Rafe tenses. He should lie, say he’s just passing through, leave a 20 on the bar and bolt. But she’s grinning, a little dimple in her left cheek, and he smells coconut sunscreen and earthy pecan oil wafting off her when she shifts a little closer, one stool over now, their knees almost brushing under the bar. “Guilty,” he says, and tucks the scouting sheet into his jacket pocket, like hiding it will make the rule he’s about to bend less real.

They talk for an hour, first about Jase—how he’s been playing ball since he was four, how he works the pecan orchard with her every weekend to save up for a new glove, how his dad died six years ago in a farming accident—then about Rafe’s job, the dumb small town fields he’s visited, the time a stray dog ran onto the field mid-game and stole a base. He doesn’t realize he’s leaned in until his elbow brushes hers when he reaches for his beer, and a jolt runs up his arm that he hasn’t felt in close to 20 years. He feels a twist of disgust at himself first—this is a prospect’s mom, he’s crossing every line he ever set for himself, he’s going to get fired, he’s going to get hurt again—then the desire wins out, sharp and warm, when she laughs at his joke about the umpire’s terrible strike zone and her hand rests on his forearm for half a second.

The bar empties out around 10, the bartender wiping down the counter, flipping off the neon beer signs one by one. “I’m closing up in 10, folks,” he calls, and Clara turns to Rafe, her eyes glinting in the low overhead light. “Jase is staying at his cousin’s tonight,” she says, like she’s sharing a secret. “My farm’s 15 minutes out. The pecan orchard looks real pretty at dusk, fireflies all over the rows. You wanna come see?”

Rafe hesitates for three full heartbeats. He thinks about the league rulebook tucked in his glove compartment, the note he wrote to himself after his divorce taped to his dashboard that says NO ATTACHMENTS, the way his chest hurts a little every time he leaves a town without saying goodbye. Then he shoves his scouting notebook into his jacket pocket, slaps a 10 on the bar for the bartender, and nods.

They walk out to his truck together, the air thick and humid, crickets chirping loud in the grass by the parking lot. He opens the passenger door for her, and her hand brushes his when she grabs the door handle to pull herself up.
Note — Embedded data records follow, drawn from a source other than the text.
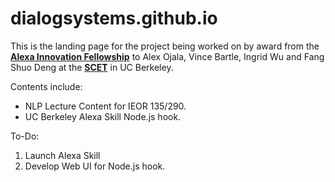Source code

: # dialogsystems.github.io

This is the landing page for the project being worked on by award from the __[Alexa Innovation Fellowship](https://developer.amazon.com/alexa-fund/alexa-fellowship/innovation)__  to Alex Ojala, Vince Bartle, Ingrid Wu and Fang Shuo Deng at the __[SCET](https://scet.berkeley.edu/)__ in UC Berkeley. 

Contents include:
+ NLP Lecture Content for IEOR 135/290. 
+ UC Berkeley Alexa Skill Node.js hook.

To-Do:
1. Launch Alexa Skill
2. Develop Web UI for Node.js hook.
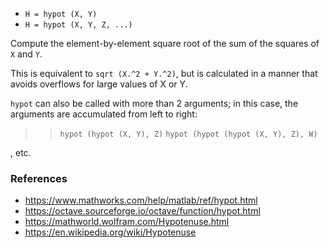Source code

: * `H = hypot (X, Y)`
* `H = hypot (X, Y, Z, ...)`

Compute the element-by-element square root of the sum of the
squares of `X` and `Y`.

This is equivalent to `sqrt (X.^2 + Y.^2)`, but is calculated in a
manner that avoids overflows for large values of X or Y.

`hypot` can also be called with more than 2 arguments; in this
case, the arguments are accumulated from left to right:

>> `hypot (hypot (X, Y), Z)`
>> `hypot (hypot (hypot (X, Y), Z), W)`

, etc.

### References

* https://www.mathworks.com/help/matlab/ref/hypot.html
* https://octave.sourceforge.io/octave/function/hypot.html
* https://mathworld.wolfram.com/Hypotenuse.html
* https://en.wikipedia.org/wiki/Hypotenuse
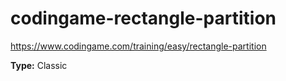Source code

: # codingame-rectangle-partition
https://www.codingame.com/training/easy/rectangle-partition

**Type:** Classic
Their eyes lock for three seconds, no one looking away, and he can feel the heat radiating off her arm even through his thick flannel.
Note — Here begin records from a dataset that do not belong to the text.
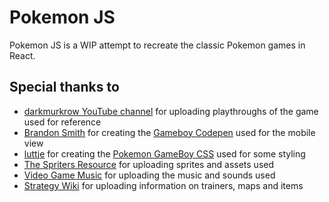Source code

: # Pokemon JS

Pokemon JS is a WIP attempt to recreate the classic Pokemon games in React.

## Special thanks to

- [darkmurkrow YouTube channel](https://www.youtube.com/@darkmurkrow) for uploading playthroughs of the game used for reference
- [Brandon Smith](https://www.brandons.me/) for creating the [Gameboy Codepen](https://codepen.io/brundolf/pen/beagbQ) used for the mobile view
- [luttje](https://github.com/luttje) for creating the [Pokemon GameBoy CSS](https://github.com/luttje/css-pokemon-gameboy/tree/main) used for some styling
- [The Spriters Resource](https://www.spriters-resource.com/game_boy_gbc/pokemonredblue/) for uploading sprites and assets used
- [Video Game Music](https://downloads.khinsider.com/game-soundtracks/album/pokemon-game-boy-pok-mon-sound-complete-set-play-cd) for uploading the music and sounds used
- [Strategy Wiki](https://strategywiki.org/wiki/Pok%C3%A9mon_Red_and_Blue/Walkthrough) for uploading information on trainers, maps and items
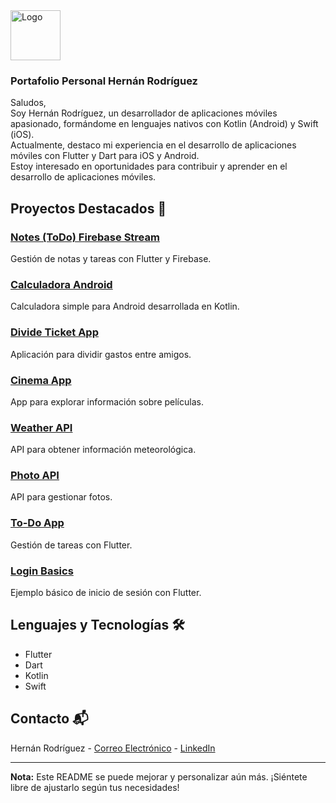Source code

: <!-- Logo y Título del Proyecto -->
<div align="left">
  <a href="https://github.com/HerniRG/portafolio-personal">
    <img src="https://live.staticflickr.com/65535/53471788406_e8a54ccd4f_o.png" alt="Logo" width="80" height="80">
  </a>

  <h3 align="left">Portafolio Personal Hernán Rodríguez</h3>

  <p align="left">
    Saludos,
    <br />
    Soy Hernán Rodríguez, un desarrollador de aplicaciones móviles apasionado, formándome en lenguajes nativos con Kotlin (Android) y Swift (iOS).
    <br />
    Actualmente, destaco mi experiencia en el desarrollo de aplicaciones móviles con Flutter y Dart para iOS y Android.
    <br />
    Estoy interesado en oportunidades para contribuir y aprender en el desarrollo de aplicaciones móviles.
  </p>
</div>

<!-- Enlaces a Repositorios -->
## Proyectos Destacados 🚀

### [Notes (ToDo) Firebase Stream](https://github.com/HerniRG/notes_-todo_firebase_stream)
Gestión de notas y tareas con Flutter y Firebase.

### [Calculadora Android](https://github.com/HerniRG/calculadora-Android)
Calculadora simple para Android desarrollada en Kotlin.

### [Divide Ticket App](https://github.com/HerniRG/Divide-Ticket-App)
Aplicación para dividir gastos entre amigos.

### [Cinema App](https://github.com/HerniRG/cinema)
App para explorar información sobre películas.

### [Weather API](https://github.com/HerniRG/weather_api)
API para obtener información meteorológica.

### [Photo API](https://github.com/HerniRG/photo_api)
API para gestionar fotos.

### [To-Do App](https://github.com/HerniRG/to_do_app)
Gestión de tareas con Flutter.

### [Login Basics](https://github.com/HerniRG/login-basics)
Ejemplo básico de inicio de sesión con Flutter.

## Lenguajes y Tecnologías 🛠️

- Flutter
- Dart
- Kotlin
- Swift

## Contacto 📬

Hernán Rodríguez - [Correo Electrónico](mailto:hernanrg85@gmail.com) - [LinkedIn](https://www.linkedin.com/in/hern%C3%A1n-rodr%C3%ADguez-garnica/)

---

**Nota:** Este README se puede mejorar y personalizar aún más. ¡Siéntete libre de ajustarlo según tus necesidades!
He drives down the dirt road to her farm, fireflies blinking on either side of the path, her pointing out rows of pecan trees as they pull up the long drive to her small clapboard house. He parks the truck, turns off the engine, and she reaches over, running a light finger along the thin, faded scar on his left forearm, the one he got falling off a bleacher when he was 19, scouting his first ever high school game. He leans in, and she meets him halfway, the taste of bourbon and sweet tea soft on her lips when they kiss, crickets chirping loud enough to drown out the distant hum of a passing highway car.